Per Gabriele Torsello
C’è una sensazione di vuoto. Tutti distratti. I clamori della finanziaria, le gags della politica muscolare e di quella demenziale delle conte in aula. Il corri corri del consumo, l’irresponsabilità diffusa e le tragedie nelle metropoli del mezzogiorno d’Italia. E poi le passerelle dello spettacolo, le cadute in moto che non ti fanno vincere il mondiale, Cassano che litiga col suo mister. C’è una sensazione di vuoto! Un silenzio assordante!
E poi, c’è un nome e cognome: Gabriele Torsello. Suona dentro, rode i pensieri che subito si volgono alla speranza. Atri pensieri, no! No, meglio di no! E te lo immagini in una tenda, chissà dove, sulle montagne d’Afghanistan. ''Sotto minaccia costante e sottoposto a estrema pressione da parte dei suoi rapitori'', come lui stesso ha raccontato, al telefono, nei primi giorni del sequestro. O starà in una grotta, tenuto fermo da chissà quale catena. Forse beve anche un tè con quelli che lo tengono, ormai sono passati i giorni e forse la tensione s’è un po’ allentata e si tratta solo di saper aspettare. Ci scambia anche parole? Lui, Kash, la lingua, un poco la mastica. Quando è il momento chissà se prega. Quel Dio scelto, lo stesso di chi lo tiene, un gruppo armato islamico che si dichiara non talebano, gente che non vuole più lo straniero nella sua terra. Gente stanca che subisce la guerra o predoni che approfittano, giocando con la politica, per ottenere un buon riscatto?

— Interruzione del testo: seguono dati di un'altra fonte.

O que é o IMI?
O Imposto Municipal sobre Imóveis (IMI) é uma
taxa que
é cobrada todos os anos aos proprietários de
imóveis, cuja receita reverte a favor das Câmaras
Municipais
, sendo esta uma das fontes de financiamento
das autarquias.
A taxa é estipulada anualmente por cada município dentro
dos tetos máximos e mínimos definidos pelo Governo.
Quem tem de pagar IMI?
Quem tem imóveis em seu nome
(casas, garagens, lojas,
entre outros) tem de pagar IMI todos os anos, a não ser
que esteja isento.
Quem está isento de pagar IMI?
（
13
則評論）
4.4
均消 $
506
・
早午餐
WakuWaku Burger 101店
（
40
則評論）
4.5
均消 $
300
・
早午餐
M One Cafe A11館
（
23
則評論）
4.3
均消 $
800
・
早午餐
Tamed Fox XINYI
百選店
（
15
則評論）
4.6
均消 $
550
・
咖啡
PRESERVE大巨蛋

C’è una sensazione di vuoto e tanti cuori che lo riempiono quel vuoto. Cuori di qui, un po’ fragili, un po’ smarriti, di questo Salento sempre più esposto con i suoi tanti giovani soldati nelle zone di guerra, le vittime degli attentati e ora, adesso, con un suo figlio rapito. Uno che voleva raccontarla la guerra, per combatterla. Uno sequestrato per difendere il diritto di noi tutti all’informazione. Uno che il giornalismo lo fa “con le suole delle scarpe”, camminando e osando. Uno che, subito prima del suo sequestro, era andato a Musa Qala a fare fotografie. Voleva testimoniare, attraverso l’obiettivo della sua Nikon, i drammatici effetti sulla popolazione civile dei bombardamenti aerei della Nato in quella zona, ritenuta una delle maggiori roccaforti della guerriglia talebana. Bombardamenti che sono proseguiti anche nelle ore e nei giorni successivi al rapimento e che hanno provocato nuove distruzioni e nuove vittime civili. Come la piccola Hamida, gravemente ferita e ora ricoverata in un ospedale di Emergency.
Questa generosità è di Gabriele Torsello, questo senso di sacrificio anima il suo cercare, il suo farsi osservatore e testimone, il suo scegliere. Com’è stato all’inizio della sua carriera quando ha raccontato la vita dei poveri nelle strade di Roma, quando ha attraversato l’Albania e il Nepal. Quando ci ha detto del Kashimir.
E tutti adesso vorremmo che questo silenzio si rompesse. Che le istituzioni si muovessero. Vorremmo che Gabriele potesse tornare dal suo bimbo. Vorremmo noi, da qui, da questo Salento che si sente un po’ solo, alzare una voce, forte, capace, certa nel suo dire basta, lasciatelo libero, che siamo ‘arco di pace’, noi, contro ogni guerra, noi! E Gabriele è uno di noi! Arco di pace contro ogni guerra!